Today I discovered alarming behavior when experimenting with bit fields. For the sake of discussion and simplicity, here's an example program:
#include <stdio.h>
struct Node
{
int a:16 __attribute__ ((packed));
int b:16 __attribute__ ((packed));
unsigned int c:27 __attribute__ ((packed));
unsigned int d:3 __attribute__ ((packed));
unsigned int e:2 __attribute__ ((packed));
};
int main (int argc, char *argv[])
{
Node n;
n.a = 12345;
n.b = -23456;
n.c = 0x7ffffff;
n.d = 0x7;
n.e = 0x3;
printf("3-bit field cast to int: %d\n",(int)n.d);
n.d++;
printf("3-bit field cast to int: %d\n",(int)n.d);
}
The program is purposely causing the 3-bit bit-field to overflow. Here's the (correct) output when compiled using "g++ -O0":
3-bit field cast to int: 7
3-bit field cast to int: 0
Here's the output when compiled using "g++ -O2" (and -O3):
3-bit field cast to int: 7
3-bit field cast to int: 8
Checking the assembly of the latter example, I found this:
movl $7, %esi
movl $.LC1, %edi
xorl %eax, %eax
call printf
movl $8, %esi
movl $.LC1, %edi
xorl %eax, %eax
call printf
xorl %eax, %eax
addq $8, %rsp
The optimizations have just inserted "8", assuming 7+1=8 when in fact the number overflows and is zero.
Fortunately the code I care about doesn't overflow as far as I know, but this situation scares me - is this a known bug, a feature, or is this expected behavior?
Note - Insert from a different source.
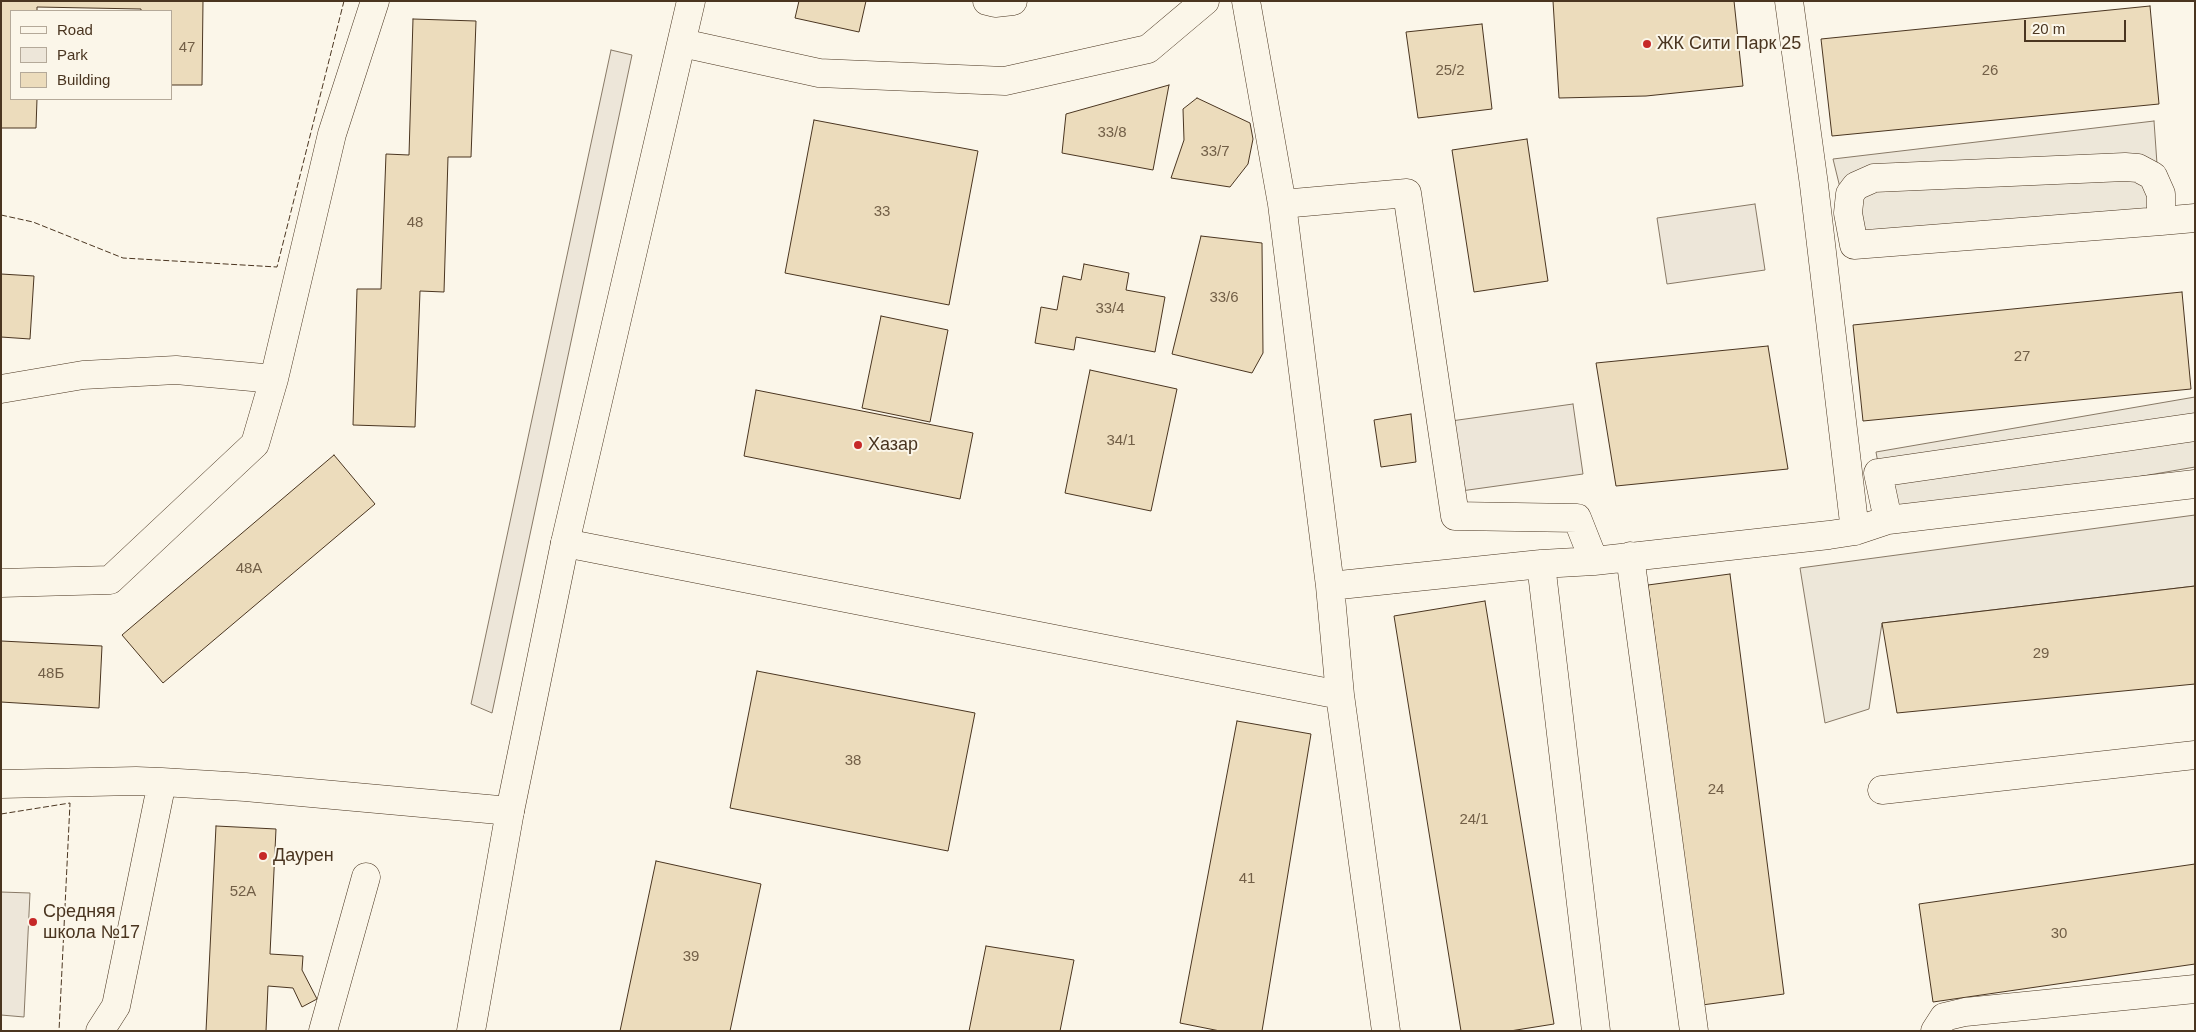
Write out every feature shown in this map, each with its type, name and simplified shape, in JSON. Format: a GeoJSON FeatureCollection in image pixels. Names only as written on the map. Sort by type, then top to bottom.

When can I expect gcc to be right about this?
Edit (re: signed/unsigned) :
It's being treated as unsigned because it's declared as unsigned. Declaring it as int you get the output (with O0):
3-bit field cast to int: -1
3-bit field cast to int: 0
An even funnier thing happens with -O2 in this case:
3-bit field cast to int: 7
3-bit field cast to int: 8
I admit that attribute is a fishy thing to use; in this case it's a difference in optimization settings I'm concerned about.